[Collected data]
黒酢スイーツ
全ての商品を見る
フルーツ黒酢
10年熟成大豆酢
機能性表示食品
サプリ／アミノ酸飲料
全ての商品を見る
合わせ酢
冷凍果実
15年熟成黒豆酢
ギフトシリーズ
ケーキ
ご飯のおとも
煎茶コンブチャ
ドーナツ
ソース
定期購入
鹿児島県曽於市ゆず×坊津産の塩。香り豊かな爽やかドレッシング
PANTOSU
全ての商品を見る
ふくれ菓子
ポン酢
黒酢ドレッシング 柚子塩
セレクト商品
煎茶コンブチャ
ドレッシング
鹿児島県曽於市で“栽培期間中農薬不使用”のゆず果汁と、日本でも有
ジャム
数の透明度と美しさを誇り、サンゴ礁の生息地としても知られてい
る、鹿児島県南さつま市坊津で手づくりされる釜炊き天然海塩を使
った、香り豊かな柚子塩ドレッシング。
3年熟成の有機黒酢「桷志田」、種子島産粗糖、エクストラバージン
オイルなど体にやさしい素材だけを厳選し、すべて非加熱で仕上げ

*Assignment*
Copy the data above in full, exactly as it reads.

*Response box*
黒酢スイーツ
全ての商品を見る
フルーツ黒酢
10年熟成大豆酢
機能性表示食品
サプリ／アミノ酸飲料
全ての商品を見る
合わせ酢
冷凍果実
15年熟成黒豆酢
ギフトシリーズ
ケーキ
ご飯のおとも
煎茶コンブチャ
ドーナツ
ソース
定期購入
鹿児島県曽於市ゆず×坊津産の塩。香り豊かな爽やかドレッシング
PANTOSU
全ての商品を見る
ふくれ菓子
ポン酢
黒酢ドレッシング 柚子塩
セレクト商品
煎茶コンブチャ
ドレッシング
鹿児島県曽於市で“栽培期間中農薬不使用”のゆず果汁と、日本でも有
ジャム
数の透明度と美しさを誇り、サンゴ礁の生息地としても知られてい
る、鹿児島県南さつま市坊津で手づくりされる釜炊き天然海塩を使
った、香り豊かな柚子塩ドレッシング。
3年熟成の有機黒酢「桷志田」、種子島産粗糖、エクストラバージン
オイルなど体にやさしい素材だけを厳選し、すべて非加熱で仕上げ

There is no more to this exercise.